→ Things to do:
[a] Translate into Spanish the following sentence from the passage on craving: "Any craving has two main parts: thought and sensation."
[b] In the passage on craving, copy the text that begins at the words "This is felt" and stops after the words "makes us uneasy.".

→ Page extract:
----
Now that we’ve laid the groundwork, we can investigate in super slow-mo what actually happens when we crave.
This is critical, because we need to see what’s happening in our experience to be able to interrupt the habitual patterns of the body and mind.
What happens experientially
when we crave?
Any craving has two main parts: thought and sensation.
The thought is of what you want to escape to.
The sensation is what’s driving the craving (the survival stress [mongoose]), it’s what you want to escape from.
The thought is a word or image somewhere in your experience that depicts the object of your craving (an image of the beer aisle at the supermarket or for subtler addictions you might imagine yourself getting praise from someone or doing great at work or something).
We call this thought the ‘ghost image’. It’s really helpful to get good at noticing when this arises, because it’s a clear sign that your mind is trying to escape into some future moment.
Notice that the image promises something! Like relief or relaxation or distraction. Some kind of alleviation of suffering in one form or another.
But what do we want relief from?
That brings us to the next part: the sensation.
The sensation is the physical manifestation of the survival stress mongoose.
When we are seeking relief, it is always from some kind of survival stress (mongoose) in the body. ALWAYS.
No survival stress (mongoose)? No craving.
In your experience there will be some uncomfortable sensation, a tension, tightness, density or similar, that is a remnant in the present of some perceived threat from the past.
Together the ghost image and the mongoose sensation make up what we call a craving.
A Step-By-Step Explanation of the Process of Craving
Now we can put all the parts together to see how the whole thing unfolds.
1. Agitated Mongoose
One or more of the mongooses that are camping out in your system gets triggered (perhaps by an environmental cue or just because it wants some attention) and will start making a racket. Or maybe they are simply always triggered to some degree or other.
This is felt as some kind of (normally uncomfortable) sensation in the body. Because they are survival mongooses, there can be a sense of unsafety, which is painful and makes us uneasy.
----
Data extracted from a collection
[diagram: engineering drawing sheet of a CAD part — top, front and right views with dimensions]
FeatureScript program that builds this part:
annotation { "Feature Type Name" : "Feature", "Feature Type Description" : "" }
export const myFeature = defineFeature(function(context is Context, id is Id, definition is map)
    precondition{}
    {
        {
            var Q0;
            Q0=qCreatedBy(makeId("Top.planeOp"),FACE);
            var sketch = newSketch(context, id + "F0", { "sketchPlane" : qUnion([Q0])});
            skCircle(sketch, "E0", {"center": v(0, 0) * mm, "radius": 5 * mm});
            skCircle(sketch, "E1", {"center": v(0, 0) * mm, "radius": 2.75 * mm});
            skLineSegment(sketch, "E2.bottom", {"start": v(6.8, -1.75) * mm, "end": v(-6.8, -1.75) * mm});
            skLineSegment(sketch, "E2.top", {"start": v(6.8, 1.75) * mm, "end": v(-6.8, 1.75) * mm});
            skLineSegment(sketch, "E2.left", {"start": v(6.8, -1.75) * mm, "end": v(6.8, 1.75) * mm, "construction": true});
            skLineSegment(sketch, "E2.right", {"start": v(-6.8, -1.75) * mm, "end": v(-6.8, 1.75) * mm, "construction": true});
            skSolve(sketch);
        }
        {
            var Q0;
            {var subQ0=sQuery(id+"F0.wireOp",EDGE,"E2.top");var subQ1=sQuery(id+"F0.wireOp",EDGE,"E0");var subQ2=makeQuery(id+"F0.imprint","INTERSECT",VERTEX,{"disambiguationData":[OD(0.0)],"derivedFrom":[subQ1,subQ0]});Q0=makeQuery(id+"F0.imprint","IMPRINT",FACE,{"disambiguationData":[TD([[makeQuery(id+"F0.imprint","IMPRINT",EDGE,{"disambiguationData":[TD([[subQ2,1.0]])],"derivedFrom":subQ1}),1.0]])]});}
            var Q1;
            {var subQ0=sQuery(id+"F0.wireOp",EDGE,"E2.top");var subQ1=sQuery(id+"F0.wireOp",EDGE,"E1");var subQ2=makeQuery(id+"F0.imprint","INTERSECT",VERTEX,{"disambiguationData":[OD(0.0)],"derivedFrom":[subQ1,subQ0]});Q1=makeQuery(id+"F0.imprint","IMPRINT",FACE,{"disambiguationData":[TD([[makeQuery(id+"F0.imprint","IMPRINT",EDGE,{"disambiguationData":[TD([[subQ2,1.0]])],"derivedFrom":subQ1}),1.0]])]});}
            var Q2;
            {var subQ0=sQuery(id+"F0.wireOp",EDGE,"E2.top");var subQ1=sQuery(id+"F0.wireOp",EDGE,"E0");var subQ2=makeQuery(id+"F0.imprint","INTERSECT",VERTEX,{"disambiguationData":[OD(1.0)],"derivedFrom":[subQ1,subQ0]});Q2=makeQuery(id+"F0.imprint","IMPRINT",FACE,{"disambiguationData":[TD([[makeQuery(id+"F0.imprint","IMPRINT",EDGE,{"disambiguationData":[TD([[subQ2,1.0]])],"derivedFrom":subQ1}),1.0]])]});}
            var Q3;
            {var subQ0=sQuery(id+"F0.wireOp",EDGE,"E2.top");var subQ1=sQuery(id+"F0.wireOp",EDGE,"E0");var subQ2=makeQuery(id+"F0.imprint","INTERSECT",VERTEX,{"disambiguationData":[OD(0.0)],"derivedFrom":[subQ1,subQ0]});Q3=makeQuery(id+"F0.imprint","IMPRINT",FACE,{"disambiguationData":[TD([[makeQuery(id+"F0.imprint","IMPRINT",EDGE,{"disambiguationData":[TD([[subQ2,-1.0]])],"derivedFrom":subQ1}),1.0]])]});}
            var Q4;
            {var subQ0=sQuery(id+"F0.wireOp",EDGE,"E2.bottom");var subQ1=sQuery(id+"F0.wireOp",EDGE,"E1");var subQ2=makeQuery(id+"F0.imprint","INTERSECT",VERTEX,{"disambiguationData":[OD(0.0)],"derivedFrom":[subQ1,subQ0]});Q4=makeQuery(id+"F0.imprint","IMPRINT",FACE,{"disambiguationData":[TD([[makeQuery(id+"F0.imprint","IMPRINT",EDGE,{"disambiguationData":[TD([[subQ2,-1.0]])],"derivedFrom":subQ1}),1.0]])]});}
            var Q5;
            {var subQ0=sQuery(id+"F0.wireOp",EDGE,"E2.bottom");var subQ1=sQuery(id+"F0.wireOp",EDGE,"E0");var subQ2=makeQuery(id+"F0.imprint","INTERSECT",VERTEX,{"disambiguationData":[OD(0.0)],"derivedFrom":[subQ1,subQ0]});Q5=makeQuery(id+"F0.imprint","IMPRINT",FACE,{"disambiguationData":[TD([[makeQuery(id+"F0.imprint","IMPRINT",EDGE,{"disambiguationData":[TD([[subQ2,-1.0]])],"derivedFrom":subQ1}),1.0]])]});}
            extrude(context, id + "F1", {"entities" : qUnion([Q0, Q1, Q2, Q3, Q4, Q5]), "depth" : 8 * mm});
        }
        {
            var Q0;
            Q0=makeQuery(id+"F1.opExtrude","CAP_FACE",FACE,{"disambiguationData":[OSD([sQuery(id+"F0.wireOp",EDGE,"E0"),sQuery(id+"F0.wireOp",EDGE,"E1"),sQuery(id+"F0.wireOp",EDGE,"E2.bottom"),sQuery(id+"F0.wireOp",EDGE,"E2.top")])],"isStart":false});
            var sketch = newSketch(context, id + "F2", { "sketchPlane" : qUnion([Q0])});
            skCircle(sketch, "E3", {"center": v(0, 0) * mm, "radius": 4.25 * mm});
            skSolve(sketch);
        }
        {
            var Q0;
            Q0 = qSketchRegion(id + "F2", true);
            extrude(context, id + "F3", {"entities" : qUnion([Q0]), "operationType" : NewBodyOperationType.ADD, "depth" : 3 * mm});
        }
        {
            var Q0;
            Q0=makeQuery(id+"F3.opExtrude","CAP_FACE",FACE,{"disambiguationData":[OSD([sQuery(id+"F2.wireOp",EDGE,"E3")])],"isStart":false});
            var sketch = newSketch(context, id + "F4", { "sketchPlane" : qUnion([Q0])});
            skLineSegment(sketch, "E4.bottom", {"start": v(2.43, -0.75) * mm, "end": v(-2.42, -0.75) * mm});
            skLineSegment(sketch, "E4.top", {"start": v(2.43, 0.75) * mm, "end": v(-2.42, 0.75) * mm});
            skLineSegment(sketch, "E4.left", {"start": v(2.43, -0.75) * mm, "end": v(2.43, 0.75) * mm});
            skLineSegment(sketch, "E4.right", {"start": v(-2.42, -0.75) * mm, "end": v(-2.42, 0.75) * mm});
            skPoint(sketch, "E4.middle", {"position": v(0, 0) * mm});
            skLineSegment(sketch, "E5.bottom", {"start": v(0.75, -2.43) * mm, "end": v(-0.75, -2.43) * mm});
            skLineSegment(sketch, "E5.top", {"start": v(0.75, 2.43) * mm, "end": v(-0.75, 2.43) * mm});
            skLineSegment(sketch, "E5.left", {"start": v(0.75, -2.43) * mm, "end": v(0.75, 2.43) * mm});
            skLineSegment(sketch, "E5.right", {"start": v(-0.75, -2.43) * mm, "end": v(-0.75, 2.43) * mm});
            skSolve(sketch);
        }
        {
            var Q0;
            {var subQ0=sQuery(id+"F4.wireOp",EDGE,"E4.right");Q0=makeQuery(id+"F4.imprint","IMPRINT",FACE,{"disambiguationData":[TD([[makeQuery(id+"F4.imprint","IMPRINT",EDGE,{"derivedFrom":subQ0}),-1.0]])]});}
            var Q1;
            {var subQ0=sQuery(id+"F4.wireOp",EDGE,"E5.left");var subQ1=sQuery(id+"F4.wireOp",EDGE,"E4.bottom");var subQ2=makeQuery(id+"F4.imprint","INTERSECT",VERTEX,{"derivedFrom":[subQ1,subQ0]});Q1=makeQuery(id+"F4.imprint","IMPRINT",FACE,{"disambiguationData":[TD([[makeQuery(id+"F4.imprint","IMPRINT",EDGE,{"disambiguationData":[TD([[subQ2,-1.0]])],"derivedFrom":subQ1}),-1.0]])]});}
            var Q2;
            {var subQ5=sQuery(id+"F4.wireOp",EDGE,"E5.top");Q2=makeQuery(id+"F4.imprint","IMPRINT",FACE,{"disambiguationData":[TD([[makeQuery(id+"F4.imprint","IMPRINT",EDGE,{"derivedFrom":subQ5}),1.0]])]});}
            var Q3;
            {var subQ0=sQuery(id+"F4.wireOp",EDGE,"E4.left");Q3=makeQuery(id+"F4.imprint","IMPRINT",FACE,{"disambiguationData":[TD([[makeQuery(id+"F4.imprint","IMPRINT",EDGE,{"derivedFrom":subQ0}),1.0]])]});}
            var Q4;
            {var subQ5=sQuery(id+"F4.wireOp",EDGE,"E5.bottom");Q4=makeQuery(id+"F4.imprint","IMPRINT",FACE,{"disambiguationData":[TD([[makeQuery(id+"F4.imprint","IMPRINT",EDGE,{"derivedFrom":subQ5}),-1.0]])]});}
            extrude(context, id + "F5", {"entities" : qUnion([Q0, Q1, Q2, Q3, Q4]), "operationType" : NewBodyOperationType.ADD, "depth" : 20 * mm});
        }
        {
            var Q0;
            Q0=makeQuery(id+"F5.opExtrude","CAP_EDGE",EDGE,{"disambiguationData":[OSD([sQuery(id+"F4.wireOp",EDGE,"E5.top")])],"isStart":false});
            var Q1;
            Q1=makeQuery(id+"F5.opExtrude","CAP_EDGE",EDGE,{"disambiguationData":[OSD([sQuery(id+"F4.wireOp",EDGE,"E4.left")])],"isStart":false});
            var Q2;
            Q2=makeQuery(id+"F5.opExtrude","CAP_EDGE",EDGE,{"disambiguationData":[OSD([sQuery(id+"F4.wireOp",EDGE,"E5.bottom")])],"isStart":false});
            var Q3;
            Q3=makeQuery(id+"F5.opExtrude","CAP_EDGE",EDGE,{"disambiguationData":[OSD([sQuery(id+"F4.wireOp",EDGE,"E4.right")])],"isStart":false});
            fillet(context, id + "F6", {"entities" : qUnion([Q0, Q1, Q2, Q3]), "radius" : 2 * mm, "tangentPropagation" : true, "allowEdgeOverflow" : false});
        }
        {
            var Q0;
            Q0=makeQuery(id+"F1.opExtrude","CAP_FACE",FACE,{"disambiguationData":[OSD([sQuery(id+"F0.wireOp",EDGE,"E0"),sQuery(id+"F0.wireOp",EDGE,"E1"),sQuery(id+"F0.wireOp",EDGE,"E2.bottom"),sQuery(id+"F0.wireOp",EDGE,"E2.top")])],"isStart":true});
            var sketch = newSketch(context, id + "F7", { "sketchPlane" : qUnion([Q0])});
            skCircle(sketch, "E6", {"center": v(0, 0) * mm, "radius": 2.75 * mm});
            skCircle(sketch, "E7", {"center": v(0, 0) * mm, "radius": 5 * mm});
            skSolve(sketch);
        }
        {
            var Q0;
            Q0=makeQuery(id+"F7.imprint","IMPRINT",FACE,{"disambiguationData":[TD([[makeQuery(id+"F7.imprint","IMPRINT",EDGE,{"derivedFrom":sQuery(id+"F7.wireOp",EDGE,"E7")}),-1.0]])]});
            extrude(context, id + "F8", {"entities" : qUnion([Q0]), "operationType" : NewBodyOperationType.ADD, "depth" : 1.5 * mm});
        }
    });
----
→ Activity answers:
[a] Toda ansia tiene dos partes principales: el pensamiento y la sensación.

[b]
This is felt as some kind of (normally uncomfortable) sensation in the body. Because they are survival mongooses, there can be a sense of unsafety, which is painful and makes us uneasy.